Nas últimas semanas, foram criados pelo menos dois grupos de ajuda alimentar dirigidos a profissionais do setor da Cultura. Os grupos SOS NOS, da companhia de teatro Palco 13, e União Audiovisual começaram por fazer recolhas e entregas na zona de Lisboa e já têm núcleos espalhados do Porto ao Algarve.

“Há muita gente que não recebe nada por causa da intermitência enorme do trabalho, a que estamos sujeitos na vida toda”, recordou.

O cabaz “deverá dar para um mês, para uma pessoa para um mês dá”.

O grupo alerta que “haverá um vazio histórico se for anulada qualquer atividade cultural”. “Se ninguém escrever, se ninguém fizer música, não vai haver registo deste período histórico. Se o tecido artístico e cultural todo morrer, não vai haver registo”, afirmou um dos elementos.

Além de não dar respostas ao setor, alertam os promotores da campanha, “o Ministério da Cultura, em plena pandemia, continua a transferir milhões de euros para fundações, geridas maioritariamente por privados, como a Casa da Música (9,4 milhões) e a Fundação de Serralves (4,1 milhões), cujos gestores assumem posições de desrespeito pelos seus trabalhadores, depois de durante anos os terem sujeito a condições de trabalho perversas”.

Além disso, “a resposta da ministra é que não é nada com ela”, na Casa da Música “porque está em investigação [pela Autoridade para as Condições do Trabalho (ACT)]” e em Serralves “diz que são muito poucos trabalhadores para merecer sequer o tempo dela”.

Na semana passada, a ministra da Cultura revelou que a ACT tem em curso um inquérito sobre a Fundação Casa da Música, aberto na sequência de denúncias feitas semanas antes.

Já sobre Serralves, a ministra disse que se trata de “um número significativamente inferior” de pessoas que “tinham diferentes prestações de serviços ou contratos com diferentes entidades” que não merecem, por parte do Governo, “muitos mais comentários”.

Os espaços culturais começaram a encerrar, e consequentemente a adiar ou cancelar espetáculos, no início de março, quando a opção era ainda apenas uma recomendação do Governo. Aos poucos, a rodagem de filmes, séries e outros programas de televisão ficou parada e as galerias fecharam, deixando milhares de pessoas sem trabalho, muitas das quais trabalham ‘a recibos verdes’.

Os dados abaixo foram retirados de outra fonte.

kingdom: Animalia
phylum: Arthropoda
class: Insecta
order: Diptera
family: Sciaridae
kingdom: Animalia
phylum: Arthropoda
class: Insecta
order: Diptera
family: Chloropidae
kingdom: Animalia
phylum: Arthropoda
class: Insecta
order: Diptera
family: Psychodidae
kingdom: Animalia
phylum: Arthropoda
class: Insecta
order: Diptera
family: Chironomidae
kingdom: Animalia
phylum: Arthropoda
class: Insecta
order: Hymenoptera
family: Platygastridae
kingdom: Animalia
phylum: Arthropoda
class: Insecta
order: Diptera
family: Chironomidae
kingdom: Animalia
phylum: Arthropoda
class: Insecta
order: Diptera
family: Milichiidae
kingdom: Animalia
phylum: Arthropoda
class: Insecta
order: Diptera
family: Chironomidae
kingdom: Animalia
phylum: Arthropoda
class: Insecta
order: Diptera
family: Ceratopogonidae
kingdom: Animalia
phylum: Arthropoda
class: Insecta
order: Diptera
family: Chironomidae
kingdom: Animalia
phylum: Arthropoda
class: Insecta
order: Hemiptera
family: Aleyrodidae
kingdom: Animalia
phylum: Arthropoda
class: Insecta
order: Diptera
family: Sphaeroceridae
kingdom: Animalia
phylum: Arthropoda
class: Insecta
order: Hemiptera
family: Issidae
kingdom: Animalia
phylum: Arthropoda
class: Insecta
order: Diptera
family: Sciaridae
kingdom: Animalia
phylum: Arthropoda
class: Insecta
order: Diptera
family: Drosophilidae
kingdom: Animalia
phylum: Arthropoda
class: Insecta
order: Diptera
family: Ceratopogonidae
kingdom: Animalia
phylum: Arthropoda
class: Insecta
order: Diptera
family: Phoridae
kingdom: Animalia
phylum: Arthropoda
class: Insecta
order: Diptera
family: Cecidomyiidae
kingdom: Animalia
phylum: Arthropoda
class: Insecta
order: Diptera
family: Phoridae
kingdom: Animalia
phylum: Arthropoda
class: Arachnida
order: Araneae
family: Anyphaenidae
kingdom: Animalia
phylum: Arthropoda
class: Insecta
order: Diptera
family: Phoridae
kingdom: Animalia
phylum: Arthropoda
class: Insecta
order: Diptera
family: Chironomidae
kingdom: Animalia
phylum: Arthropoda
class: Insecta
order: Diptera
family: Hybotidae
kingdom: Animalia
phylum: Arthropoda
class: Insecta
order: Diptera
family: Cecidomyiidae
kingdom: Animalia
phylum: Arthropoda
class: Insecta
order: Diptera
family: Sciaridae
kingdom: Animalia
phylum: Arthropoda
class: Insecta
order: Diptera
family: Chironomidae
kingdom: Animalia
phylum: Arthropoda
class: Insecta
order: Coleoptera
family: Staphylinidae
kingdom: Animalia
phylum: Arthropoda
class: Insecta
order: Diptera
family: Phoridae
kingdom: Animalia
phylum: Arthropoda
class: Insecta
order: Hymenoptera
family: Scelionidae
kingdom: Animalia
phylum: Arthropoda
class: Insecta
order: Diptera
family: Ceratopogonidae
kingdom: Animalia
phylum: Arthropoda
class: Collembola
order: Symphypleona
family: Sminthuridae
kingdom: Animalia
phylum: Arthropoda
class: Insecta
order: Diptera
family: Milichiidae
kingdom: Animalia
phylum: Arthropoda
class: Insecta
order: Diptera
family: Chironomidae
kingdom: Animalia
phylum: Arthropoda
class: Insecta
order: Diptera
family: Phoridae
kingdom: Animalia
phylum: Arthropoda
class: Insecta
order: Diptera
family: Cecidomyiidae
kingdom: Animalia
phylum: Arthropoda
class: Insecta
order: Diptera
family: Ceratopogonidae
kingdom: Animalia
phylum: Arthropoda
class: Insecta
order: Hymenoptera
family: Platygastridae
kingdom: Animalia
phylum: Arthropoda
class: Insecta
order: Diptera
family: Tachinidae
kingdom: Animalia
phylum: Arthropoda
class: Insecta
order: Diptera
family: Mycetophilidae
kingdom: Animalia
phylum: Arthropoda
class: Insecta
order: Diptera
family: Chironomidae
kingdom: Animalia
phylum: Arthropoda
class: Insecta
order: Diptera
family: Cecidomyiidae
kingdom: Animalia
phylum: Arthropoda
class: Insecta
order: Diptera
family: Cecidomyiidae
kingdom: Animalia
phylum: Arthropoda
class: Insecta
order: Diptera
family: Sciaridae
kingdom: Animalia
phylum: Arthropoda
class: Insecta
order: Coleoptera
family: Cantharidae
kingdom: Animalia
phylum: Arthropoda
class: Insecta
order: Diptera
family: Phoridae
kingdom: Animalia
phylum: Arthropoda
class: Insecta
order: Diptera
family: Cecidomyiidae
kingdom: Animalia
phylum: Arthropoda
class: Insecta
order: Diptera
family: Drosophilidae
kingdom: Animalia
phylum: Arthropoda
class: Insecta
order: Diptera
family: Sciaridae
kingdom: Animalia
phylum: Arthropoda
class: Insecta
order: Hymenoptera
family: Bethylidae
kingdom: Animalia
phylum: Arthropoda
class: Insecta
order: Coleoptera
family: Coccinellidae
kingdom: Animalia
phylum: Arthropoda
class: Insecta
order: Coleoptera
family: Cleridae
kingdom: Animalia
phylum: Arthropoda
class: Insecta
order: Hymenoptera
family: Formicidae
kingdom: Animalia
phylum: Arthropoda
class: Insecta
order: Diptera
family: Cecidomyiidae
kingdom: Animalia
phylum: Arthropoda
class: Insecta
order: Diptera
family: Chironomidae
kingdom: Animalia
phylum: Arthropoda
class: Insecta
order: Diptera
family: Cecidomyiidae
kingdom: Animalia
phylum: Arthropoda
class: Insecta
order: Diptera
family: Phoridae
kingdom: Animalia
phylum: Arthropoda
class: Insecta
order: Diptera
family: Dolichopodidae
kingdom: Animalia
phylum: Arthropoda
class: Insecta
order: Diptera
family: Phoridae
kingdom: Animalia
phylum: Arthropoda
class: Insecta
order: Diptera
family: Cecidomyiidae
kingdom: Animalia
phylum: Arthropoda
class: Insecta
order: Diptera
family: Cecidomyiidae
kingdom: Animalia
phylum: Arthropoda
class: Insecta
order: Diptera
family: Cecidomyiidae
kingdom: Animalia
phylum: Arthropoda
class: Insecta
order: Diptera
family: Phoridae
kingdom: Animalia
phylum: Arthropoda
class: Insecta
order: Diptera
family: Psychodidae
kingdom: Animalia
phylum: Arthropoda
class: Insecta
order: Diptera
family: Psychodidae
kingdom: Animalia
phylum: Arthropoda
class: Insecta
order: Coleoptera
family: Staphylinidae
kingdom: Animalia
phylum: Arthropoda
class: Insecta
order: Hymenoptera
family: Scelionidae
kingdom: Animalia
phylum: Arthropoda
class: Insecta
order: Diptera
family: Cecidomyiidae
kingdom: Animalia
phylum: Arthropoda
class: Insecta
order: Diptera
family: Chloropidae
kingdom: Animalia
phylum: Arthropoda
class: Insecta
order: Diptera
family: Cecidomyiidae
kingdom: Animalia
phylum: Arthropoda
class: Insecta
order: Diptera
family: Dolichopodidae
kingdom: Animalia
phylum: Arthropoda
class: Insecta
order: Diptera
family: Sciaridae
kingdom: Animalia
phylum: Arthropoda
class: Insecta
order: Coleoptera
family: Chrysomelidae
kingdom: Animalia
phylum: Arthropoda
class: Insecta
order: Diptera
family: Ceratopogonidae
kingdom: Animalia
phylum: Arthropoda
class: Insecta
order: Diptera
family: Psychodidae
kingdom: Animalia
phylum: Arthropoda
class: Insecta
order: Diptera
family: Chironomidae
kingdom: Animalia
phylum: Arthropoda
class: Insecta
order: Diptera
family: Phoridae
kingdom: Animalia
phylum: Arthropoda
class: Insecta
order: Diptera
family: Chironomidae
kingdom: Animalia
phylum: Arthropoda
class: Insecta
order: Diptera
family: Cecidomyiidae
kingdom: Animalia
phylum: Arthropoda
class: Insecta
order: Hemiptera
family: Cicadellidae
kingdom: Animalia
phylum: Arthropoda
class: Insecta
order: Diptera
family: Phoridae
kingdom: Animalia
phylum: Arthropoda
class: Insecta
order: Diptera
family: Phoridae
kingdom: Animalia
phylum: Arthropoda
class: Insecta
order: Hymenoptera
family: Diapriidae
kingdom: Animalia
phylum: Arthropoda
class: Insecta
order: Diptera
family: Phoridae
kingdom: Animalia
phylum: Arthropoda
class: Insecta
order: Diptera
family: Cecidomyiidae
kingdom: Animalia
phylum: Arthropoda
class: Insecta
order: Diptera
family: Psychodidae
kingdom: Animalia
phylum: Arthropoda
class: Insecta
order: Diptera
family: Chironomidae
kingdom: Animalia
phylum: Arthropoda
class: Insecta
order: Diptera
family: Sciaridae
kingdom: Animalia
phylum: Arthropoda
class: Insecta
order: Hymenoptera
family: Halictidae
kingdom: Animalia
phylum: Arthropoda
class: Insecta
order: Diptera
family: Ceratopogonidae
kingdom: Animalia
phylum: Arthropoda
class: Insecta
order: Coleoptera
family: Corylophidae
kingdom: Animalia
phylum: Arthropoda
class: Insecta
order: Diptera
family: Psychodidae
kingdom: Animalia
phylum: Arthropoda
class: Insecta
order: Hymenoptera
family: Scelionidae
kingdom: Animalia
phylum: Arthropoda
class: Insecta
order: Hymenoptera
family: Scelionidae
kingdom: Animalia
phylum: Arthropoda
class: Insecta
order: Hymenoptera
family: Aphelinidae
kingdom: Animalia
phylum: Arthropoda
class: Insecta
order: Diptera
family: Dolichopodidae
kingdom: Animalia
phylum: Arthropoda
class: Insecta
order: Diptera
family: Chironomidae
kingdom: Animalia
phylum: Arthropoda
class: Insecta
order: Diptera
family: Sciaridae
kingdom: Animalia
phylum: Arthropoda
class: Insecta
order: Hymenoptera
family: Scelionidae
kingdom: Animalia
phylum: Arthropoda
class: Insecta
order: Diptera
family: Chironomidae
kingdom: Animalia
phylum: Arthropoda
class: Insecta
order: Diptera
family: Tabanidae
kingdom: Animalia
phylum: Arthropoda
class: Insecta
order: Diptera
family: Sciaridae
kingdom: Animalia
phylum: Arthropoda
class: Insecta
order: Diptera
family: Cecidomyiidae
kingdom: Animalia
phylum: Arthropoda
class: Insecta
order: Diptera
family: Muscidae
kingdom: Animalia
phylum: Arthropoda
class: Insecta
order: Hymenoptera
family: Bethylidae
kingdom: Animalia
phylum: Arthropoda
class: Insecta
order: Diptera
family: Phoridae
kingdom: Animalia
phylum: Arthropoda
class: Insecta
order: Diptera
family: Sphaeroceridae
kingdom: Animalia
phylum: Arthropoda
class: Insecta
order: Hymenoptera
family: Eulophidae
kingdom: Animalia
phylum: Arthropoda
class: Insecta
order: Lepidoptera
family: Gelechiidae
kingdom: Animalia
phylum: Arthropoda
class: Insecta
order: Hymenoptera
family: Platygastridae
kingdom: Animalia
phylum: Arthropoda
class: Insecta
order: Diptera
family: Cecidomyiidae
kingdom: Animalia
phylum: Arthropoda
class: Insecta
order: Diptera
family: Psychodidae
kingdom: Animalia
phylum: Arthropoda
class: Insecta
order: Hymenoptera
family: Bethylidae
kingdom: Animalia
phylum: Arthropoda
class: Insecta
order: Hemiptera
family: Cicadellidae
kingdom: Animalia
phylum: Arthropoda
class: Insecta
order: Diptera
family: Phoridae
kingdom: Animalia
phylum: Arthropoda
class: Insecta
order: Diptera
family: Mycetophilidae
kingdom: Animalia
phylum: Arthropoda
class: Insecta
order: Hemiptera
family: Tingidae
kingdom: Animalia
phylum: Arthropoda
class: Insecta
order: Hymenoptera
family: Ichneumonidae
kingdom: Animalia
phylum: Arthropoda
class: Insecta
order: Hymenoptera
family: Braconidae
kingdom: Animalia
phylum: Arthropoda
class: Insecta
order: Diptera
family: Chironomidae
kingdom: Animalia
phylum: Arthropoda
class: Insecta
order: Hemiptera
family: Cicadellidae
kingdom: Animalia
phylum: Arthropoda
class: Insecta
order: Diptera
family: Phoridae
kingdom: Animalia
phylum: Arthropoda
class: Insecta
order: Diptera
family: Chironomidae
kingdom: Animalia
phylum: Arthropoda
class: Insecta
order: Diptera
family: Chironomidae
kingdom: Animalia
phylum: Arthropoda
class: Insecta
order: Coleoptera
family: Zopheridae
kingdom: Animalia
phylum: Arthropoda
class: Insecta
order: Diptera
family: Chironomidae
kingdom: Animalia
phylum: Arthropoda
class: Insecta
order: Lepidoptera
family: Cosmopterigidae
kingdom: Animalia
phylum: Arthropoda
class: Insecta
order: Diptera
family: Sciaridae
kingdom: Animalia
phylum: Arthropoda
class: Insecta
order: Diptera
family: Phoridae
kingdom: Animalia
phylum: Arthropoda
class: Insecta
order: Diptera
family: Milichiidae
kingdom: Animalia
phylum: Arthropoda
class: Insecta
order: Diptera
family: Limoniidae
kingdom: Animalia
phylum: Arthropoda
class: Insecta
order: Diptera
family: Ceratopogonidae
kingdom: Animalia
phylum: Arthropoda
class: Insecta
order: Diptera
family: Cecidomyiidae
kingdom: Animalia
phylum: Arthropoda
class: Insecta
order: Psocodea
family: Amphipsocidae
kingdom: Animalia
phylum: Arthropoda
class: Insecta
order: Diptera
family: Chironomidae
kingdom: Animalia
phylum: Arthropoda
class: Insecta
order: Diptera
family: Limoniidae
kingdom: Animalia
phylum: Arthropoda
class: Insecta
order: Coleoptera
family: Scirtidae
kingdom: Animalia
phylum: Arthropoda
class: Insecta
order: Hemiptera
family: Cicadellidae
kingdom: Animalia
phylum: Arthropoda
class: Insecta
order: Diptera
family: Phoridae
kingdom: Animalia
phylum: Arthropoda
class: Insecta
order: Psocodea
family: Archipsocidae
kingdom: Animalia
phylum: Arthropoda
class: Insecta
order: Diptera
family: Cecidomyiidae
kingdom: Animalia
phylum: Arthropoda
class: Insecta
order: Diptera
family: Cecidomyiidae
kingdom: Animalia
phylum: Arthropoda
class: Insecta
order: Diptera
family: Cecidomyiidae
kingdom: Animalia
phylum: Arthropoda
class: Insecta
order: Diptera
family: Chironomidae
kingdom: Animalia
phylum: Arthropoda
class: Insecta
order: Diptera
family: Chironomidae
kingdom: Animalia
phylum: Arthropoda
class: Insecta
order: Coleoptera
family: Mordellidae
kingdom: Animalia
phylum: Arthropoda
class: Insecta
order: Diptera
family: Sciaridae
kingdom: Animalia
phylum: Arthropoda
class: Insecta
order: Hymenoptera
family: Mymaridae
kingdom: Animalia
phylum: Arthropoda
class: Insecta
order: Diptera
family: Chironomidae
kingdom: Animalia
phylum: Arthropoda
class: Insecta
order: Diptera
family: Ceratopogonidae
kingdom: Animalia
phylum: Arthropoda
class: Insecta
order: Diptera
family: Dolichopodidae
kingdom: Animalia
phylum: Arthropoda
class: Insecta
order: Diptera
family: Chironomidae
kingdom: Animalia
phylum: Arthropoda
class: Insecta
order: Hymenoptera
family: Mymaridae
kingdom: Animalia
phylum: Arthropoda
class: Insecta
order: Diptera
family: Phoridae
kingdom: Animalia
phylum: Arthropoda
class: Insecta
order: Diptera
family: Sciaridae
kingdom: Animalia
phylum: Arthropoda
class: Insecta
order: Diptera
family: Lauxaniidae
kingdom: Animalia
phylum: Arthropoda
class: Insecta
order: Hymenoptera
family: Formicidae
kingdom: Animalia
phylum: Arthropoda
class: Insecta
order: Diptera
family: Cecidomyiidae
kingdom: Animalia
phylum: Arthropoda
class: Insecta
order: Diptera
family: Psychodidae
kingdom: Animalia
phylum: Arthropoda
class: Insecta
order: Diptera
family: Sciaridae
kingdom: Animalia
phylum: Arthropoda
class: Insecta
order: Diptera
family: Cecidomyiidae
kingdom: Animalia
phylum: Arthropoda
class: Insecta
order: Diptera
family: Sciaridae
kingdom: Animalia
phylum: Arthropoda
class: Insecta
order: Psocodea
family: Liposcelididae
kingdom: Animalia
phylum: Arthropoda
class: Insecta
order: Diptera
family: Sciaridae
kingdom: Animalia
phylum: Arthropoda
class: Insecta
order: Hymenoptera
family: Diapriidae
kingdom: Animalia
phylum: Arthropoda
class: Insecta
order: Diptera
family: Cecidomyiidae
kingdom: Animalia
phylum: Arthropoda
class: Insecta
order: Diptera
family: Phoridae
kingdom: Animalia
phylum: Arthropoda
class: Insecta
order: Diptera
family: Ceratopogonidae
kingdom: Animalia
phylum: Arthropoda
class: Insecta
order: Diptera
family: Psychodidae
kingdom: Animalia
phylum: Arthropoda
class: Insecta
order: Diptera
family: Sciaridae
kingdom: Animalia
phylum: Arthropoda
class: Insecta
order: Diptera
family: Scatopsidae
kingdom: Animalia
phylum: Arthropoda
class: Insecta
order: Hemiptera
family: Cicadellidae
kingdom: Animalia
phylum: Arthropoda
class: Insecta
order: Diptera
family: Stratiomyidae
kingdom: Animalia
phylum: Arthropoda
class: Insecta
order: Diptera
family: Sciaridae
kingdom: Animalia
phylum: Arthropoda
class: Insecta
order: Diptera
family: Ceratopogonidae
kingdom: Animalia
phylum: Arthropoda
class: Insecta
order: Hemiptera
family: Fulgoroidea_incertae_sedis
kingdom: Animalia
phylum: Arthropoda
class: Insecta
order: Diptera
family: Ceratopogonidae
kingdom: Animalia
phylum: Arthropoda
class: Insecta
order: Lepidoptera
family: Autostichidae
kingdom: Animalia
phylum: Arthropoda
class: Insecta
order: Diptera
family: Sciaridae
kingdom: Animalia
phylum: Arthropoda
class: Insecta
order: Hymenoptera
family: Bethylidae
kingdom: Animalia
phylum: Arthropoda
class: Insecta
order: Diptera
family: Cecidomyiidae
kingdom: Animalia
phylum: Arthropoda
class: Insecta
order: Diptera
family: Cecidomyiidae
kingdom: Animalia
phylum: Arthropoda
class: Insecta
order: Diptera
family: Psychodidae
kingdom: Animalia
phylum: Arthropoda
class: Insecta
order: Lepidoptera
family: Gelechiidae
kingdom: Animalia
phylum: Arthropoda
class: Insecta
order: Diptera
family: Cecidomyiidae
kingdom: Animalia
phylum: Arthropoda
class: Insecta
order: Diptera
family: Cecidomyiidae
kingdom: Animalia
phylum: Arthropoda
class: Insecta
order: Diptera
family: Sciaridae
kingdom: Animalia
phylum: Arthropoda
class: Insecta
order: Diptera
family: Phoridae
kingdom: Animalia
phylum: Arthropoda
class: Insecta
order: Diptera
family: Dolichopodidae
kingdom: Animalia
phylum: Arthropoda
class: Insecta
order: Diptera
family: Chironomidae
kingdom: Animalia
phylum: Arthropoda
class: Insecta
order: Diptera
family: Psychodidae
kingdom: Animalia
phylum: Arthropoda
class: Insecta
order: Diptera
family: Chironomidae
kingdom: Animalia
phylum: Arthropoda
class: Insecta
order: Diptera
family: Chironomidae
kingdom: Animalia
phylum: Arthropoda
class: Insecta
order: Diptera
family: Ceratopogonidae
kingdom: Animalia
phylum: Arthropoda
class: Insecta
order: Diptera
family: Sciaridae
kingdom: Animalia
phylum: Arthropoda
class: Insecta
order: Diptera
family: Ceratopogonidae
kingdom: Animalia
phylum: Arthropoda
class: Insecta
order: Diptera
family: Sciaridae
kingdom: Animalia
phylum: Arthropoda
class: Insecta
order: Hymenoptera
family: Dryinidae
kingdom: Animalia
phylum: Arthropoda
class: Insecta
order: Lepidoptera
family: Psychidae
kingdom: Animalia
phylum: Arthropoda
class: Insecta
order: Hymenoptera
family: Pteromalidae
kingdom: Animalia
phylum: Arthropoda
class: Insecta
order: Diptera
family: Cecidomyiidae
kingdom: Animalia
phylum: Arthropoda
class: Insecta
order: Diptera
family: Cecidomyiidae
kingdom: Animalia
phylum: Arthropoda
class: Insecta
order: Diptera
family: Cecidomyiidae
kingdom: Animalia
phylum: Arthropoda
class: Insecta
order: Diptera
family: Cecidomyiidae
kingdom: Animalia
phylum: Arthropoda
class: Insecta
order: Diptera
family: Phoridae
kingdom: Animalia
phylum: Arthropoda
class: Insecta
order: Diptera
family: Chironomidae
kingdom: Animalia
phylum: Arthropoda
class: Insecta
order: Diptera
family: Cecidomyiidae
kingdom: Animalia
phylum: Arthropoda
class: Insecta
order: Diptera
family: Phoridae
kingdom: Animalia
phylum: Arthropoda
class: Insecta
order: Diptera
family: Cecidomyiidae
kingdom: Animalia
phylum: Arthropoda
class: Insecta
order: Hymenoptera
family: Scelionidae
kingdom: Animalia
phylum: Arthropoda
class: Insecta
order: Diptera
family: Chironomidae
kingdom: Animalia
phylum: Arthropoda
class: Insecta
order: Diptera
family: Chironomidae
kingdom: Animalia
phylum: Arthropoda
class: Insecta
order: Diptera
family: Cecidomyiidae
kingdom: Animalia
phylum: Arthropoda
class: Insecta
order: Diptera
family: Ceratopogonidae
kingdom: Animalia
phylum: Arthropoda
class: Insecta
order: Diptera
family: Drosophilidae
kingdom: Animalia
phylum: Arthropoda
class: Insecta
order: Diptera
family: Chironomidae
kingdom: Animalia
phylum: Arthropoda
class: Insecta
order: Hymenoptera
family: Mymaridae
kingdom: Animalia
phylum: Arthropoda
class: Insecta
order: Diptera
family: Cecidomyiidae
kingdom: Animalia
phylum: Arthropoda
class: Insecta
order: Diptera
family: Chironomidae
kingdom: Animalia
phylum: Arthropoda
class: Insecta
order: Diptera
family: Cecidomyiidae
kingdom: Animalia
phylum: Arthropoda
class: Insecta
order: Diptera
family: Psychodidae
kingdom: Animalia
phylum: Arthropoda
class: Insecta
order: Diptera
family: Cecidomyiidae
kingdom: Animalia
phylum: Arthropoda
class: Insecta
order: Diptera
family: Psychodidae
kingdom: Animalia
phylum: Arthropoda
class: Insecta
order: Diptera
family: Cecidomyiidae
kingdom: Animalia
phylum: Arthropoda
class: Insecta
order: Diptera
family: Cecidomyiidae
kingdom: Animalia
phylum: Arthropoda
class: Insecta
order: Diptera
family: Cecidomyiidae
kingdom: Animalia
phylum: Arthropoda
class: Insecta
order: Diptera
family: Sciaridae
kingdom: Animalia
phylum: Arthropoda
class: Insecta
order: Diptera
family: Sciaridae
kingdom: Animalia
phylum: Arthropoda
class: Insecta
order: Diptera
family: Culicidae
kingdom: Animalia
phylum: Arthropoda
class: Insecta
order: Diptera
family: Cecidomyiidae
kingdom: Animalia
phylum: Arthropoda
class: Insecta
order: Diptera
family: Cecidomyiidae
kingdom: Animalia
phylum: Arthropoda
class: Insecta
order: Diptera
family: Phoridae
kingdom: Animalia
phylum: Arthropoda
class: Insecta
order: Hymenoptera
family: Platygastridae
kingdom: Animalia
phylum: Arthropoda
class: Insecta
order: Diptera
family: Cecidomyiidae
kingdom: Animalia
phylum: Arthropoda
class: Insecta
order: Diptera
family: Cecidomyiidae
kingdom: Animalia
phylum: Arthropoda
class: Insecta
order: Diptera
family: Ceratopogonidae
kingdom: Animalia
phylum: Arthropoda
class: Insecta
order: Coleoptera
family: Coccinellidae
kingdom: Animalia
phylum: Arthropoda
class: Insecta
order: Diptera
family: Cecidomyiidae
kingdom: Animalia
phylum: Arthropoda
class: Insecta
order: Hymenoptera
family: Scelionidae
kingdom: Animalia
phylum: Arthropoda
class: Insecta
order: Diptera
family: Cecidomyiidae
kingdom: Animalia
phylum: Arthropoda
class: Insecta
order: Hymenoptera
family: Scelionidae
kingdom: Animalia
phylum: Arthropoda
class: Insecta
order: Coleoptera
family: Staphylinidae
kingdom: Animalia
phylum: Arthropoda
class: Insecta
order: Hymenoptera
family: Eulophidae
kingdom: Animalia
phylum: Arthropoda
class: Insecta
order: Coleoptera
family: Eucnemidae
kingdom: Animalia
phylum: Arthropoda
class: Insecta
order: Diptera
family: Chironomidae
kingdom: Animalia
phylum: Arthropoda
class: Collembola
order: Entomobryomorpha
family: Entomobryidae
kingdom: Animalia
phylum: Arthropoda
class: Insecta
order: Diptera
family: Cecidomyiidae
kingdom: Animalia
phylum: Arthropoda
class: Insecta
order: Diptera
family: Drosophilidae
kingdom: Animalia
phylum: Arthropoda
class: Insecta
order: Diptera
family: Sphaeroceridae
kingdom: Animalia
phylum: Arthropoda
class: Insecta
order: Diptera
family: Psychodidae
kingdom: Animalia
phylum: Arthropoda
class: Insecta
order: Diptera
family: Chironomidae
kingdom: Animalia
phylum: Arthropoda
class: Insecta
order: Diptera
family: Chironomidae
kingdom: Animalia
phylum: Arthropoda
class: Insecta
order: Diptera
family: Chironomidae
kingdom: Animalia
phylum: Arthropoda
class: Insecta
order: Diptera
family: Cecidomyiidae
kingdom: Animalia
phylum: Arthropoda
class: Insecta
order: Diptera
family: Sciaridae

De acordo com um inquérito promovido pelo Sindicato dos Trabalhadores de Espetáculos, Audiovisual e Músicos (CENA-STE), e cujos resultados foram anunciados no início de abril, 98% dos trabalhadores de espetáculos viram trabalhos cancelados e, 33%, por mais de 30 dias.

Em termos financeiros, para as 1300 pessoas que responderam ao questionário, as perdas por trabalhos cancelados representam ainda dois milhões de euros, apenas para o período de março a maio deste ano, de acordo com o CENA-STE (o que indica a perda de um valor médio de receita, por trabalhador, de cerca de 1500 euros).

Segundo um outro inquérito, realizado pelo Movimento SOS Arte PT a 300 pessoas entre 3 e 17 de abril, 65% dos profissionais das artes - três em cada quatro - registaram fortes quebras de rendimento devido à pandemia da COVID-19.

Em março, devido à COVID-19, 62% dos inquiridos tiveram o seu trabalho completamente ou quase completamente parado, 65% viram ser completamente afetada a sua vida profissional e 75% a sua vida pessoal.